DATA FOR ANALYSIS:
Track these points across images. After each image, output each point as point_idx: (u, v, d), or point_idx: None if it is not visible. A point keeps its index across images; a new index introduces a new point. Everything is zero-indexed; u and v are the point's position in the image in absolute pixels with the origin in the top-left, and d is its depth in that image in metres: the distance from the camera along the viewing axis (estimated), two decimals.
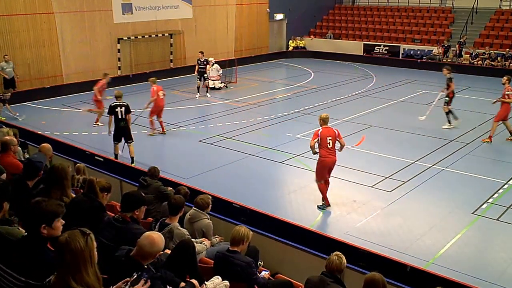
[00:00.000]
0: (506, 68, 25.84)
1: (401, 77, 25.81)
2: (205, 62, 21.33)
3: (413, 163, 13.49)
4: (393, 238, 9.69)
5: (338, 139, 10.67)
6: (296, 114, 18.51)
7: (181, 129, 16.72)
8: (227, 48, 29.16)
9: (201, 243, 6.89)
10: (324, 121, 10.72)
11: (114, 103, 13.10)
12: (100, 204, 6.10)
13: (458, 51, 28.17)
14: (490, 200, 11.30)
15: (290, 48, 33.66)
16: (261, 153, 14.27)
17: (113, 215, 5.97)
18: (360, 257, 7.34)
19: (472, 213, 10.70)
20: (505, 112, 15.24)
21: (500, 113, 15.26)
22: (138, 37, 24.98)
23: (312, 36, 34.46)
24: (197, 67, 21.34)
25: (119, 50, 24.25)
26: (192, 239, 6.37)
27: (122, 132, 13.17)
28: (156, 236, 4.49)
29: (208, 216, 7.39)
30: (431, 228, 10.12)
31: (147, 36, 25.30)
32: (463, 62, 27.79)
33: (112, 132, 13.31)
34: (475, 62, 27.29)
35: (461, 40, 28.43)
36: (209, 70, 22.10)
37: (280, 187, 12.39)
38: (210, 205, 7.47)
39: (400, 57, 30.37)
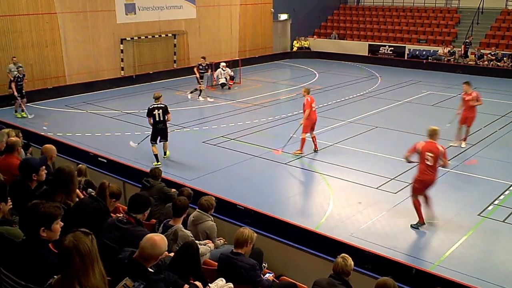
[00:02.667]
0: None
1: (406, 77, 25.70)
2: (206, 67, 21.28)
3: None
4: (398, 240, 9.63)
5: (441, 158, 9.73)
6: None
7: (184, 130, 16.68)
8: (231, 49, 29.14)
9: (205, 245, 6.85)
10: (430, 134, 9.86)
11: (152, 105, 12.98)
12: (106, 207, 6.05)
13: (463, 52, 28.02)
14: (496, 202, 11.21)
15: (294, 49, 33.59)
16: (265, 154, 14.21)
17: (115, 216, 5.94)
18: (365, 259, 7.30)
19: (478, 215, 10.62)
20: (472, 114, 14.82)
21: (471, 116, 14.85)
22: (141, 37, 24.94)
23: (315, 36, 34.38)
24: (197, 73, 21.06)
25: (122, 51, 24.20)
26: (196, 241, 6.31)
27: (159, 133, 13.23)
28: (158, 238, 4.46)
29: (212, 218, 7.33)
30: (437, 230, 10.06)
31: (150, 37, 25.26)
32: (469, 63, 27.62)
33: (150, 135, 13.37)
34: (481, 63, 27.14)
35: (467, 40, 28.30)
36: (221, 74, 22.47)
37: (285, 188, 12.34)
38: (214, 207, 7.40)
39: (406, 58, 30.27)
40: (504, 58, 26.56)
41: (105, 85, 23.10)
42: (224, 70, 22.99)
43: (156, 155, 13.20)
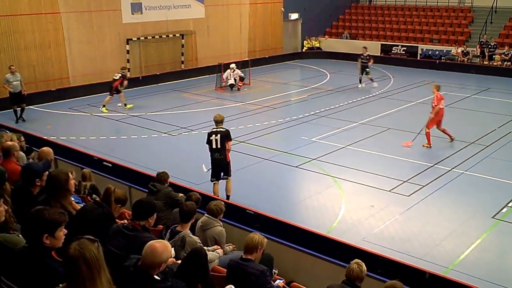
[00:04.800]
0: None
1: (419, 78, 25.42)
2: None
3: (431, 166, 13.22)
4: (411, 244, 9.51)
5: None
6: (312, 116, 18.29)
7: (193, 133, 16.53)
8: (240, 49, 28.97)
9: (213, 251, 6.77)
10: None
11: (211, 130, 11.00)
12: (110, 213, 5.93)
13: (479, 52, 27.62)
14: (510, 204, 11.04)
15: (305, 49, 33.41)
16: (275, 157, 14.08)
17: (122, 222, 5.84)
18: (378, 264, 7.17)
19: (492, 218, 10.48)
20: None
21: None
22: (148, 37, 24.70)
23: (327, 36, 34.17)
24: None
25: (128, 51, 23.96)
26: (204, 247, 6.25)
27: (218, 165, 10.91)
28: (158, 245, 4.35)
29: (221, 223, 7.25)
30: (450, 233, 9.92)
31: (157, 37, 25.00)
32: (493, 63, 27.11)
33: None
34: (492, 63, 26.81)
35: (482, 40, 27.92)
36: (230, 76, 22.50)
37: (296, 192, 12.22)
38: (223, 212, 7.30)
39: (418, 58, 29.95)
40: None
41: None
42: (233, 72, 22.88)
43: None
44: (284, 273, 7.20)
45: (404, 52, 30.47)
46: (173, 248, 5.10)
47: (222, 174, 10.98)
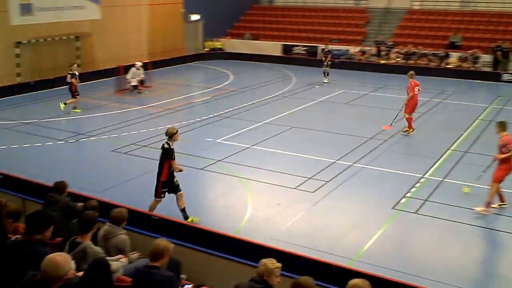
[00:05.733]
0: (420, 66, 26.94)
1: (319, 77, 26.11)
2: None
3: (334, 162, 13.60)
4: (318, 238, 9.70)
5: None
6: (216, 118, 18.21)
7: (91, 138, 15.79)
8: (140, 51, 28.06)
9: (117, 260, 6.52)
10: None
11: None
12: (3, 228, 5.49)
13: (376, 50, 28.95)
14: (408, 195, 11.61)
15: (207, 50, 33.27)
16: (180, 160, 13.72)
17: (15, 237, 5.45)
18: (286, 261, 7.18)
19: (392, 208, 10.95)
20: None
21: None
22: (40, 40, 23.36)
23: (228, 37, 34.30)
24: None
25: (18, 55, 22.49)
26: (108, 257, 6.03)
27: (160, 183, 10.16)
28: (58, 258, 4.23)
29: (125, 231, 6.99)
30: (354, 225, 10.28)
31: (50, 39, 23.69)
32: (389, 62, 28.39)
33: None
34: (393, 61, 28.24)
35: (378, 39, 29.28)
36: (135, 74, 21.94)
37: (202, 195, 12.07)
38: (127, 219, 7.04)
39: (319, 57, 30.73)
40: (412, 56, 27.71)
41: None
42: (139, 70, 22.23)
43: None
44: (193, 278, 7.06)
45: (305, 52, 31.24)
46: (73, 261, 4.96)
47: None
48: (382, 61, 28.24)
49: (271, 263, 5.55)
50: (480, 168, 11.76)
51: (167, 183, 10.04)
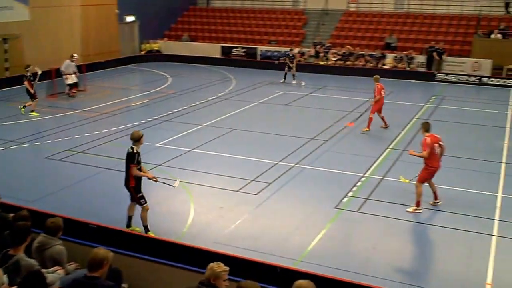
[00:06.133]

REQUIRED ACTION: Only the lines from the line with "27: (160, 183, 10.16)" through the final line of the material belong in the answer, copied exactly and without pictures.

RESPONSE TO THIS EXERCISE:
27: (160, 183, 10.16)
28: (58, 258, 4.23)
29: (125, 231, 6.99)
30: (354, 225, 10.28)
31: (50, 39, 23.69)
32: (389, 62, 28.39)
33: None
34: (393, 61, 28.24)
35: (378, 39, 29.28)
36: (135, 74, 21.94)
37: (202, 195, 12.07)
38: (127, 219, 7.04)
39: (319, 57, 30.73)
40: (412, 56, 27.71)
41: None
42: (139, 70, 22.23)
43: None
44: (193, 278, 7.06)
45: (305, 52, 31.24)
46: (73, 261, 4.96)
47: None
48: (382, 61, 28.24)
49: (271, 263, 5.55)
50: (480, 168, 11.76)
51: (167, 183, 10.04)
[00:06.133]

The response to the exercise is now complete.